Now it’s time to add your compost to the compost cage, plant your plants, and water the compost. Your plants should start growing soon and you can feel accomplished knowing you’re doing something good!

Utilizing Compost Correctly For A Keyhole Garden

Casey Boyter Gardens
Image from here.

Composting is a method of fertilizing plants in the greenest way possible. You can use dried leaves, cut grass, and garbage to create compost that will feed your plants a balanced and healthy diet in your keyhole garden.
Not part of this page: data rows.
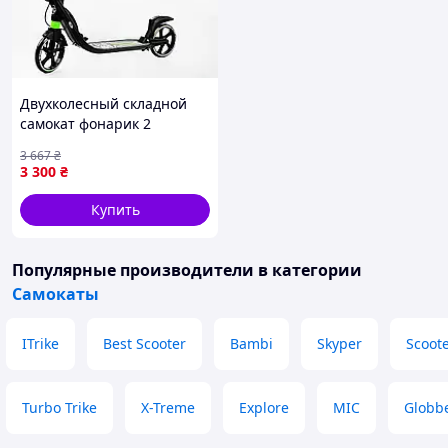
Двухколесный складной
самокат фонарик 2
амортизатора Best Scooter
3 667
₴
100 кг Black and green
3 300
₴
(114435)
Купить
Популярные производители
в категории
Самокаты
ITrike
Best Scooter
Bambi
Skyper
Scoot
Turbo Trike
X-Treme
Explore
MIC
Globb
But there are a few things that you need to know if you are a beginner in the compost niche. This is all about installing your compost cage correctly and keeping your garden healthy. Replace the cage every three to four years. 

Center The Cage

The compost cage needs to be placed at the center so that it will continuously decompose and feed the entire garden. You can use chicken wire for the cage for a cheap and easy way to build it. Chicken wire can be bought at farm supply stores. 

Install A Good Drain

The reason that keyhole gardens are built up so high is that they need to drain properly. But even more than that, the compost needs water in order to decompose. So if you don’t let it drain, the water won’t do its job properly. 

Stake The Cage

This is optional but it can help with proper dispersal and keep it from collapsing when you add compost. You can stake it down into the soil and even place bars around it to keep it from tipping over.

Use Good Soil

Before long, you won’t need any soil at all as the compost will break down. But to begin with, you will need to buy a few bags of the best soil you can find. This will help your plants get a good start in the keyhole garden. 

Raise The Cage

It’s important that the cage is a couple of inches above the rest of the soil. This will ensure that the water runs down and around the entire garden. If it is level or lower than the rest of the area, it may not disperse the water and compost.

Don’t Forget Mulch

Dries leaves are a type of compost that you need to add to the top layer after you plant your plants. This will prevent the water in the soil from evaporating, which will help the compost decompose and activate. 

Keyhole Garden Framing

Stainless steel keyhole garden
Image from Blue Sky Agriscaping

There are only a few different types of retaining walls you can use for a keyhole garden. Although other options like concrete can work, it’s better not to use anything too permanent as you will want to replace it every few years. 

Stone Keyhole Garden

Stone is a good choice that looks amazing. You can build a stone retaining wall out of any medium-sized stone. Use a good adhesive that can be anything from clay to mortar. Just make sure it can be moved if need be. 

Brick Keyhole Garden

Brick is very similar to stone in the way that it is built. You can use brick for your retaining wall for your keyhole garden. It has a more modern look but it is cheaper and at times easier than using stone.

Wood Keyhole Garden

Wood is the most popular choice because it is easy to install. You can even buy keyhole garden kits or garden beds made from wood that are relatively inexpensive. It is also highly customizable, giving you a lot of options to work with.

Railroad Tie Keyhole Garden

This unique option isn’t a new one. In fact, it’s quite old. Back in the day, railroad ties were used because they were available. Now they are used because they are rare. Learn to build a railroad tie retaining wall to impress today. 

Choosing A Keyhole Garden

Since there are many other types of gardens out there, it can be difficult to decide if a keyhole garden is right for you. However, this is one of those cases where it doesn’t hurt to try it out, you can only learn from it.

So go ahead and build a keyhole garden if it is speaking to you. It’s always a good idea to do all of your research before deciding but if after a while, you still want to go with a keyhole garden, then give it a go!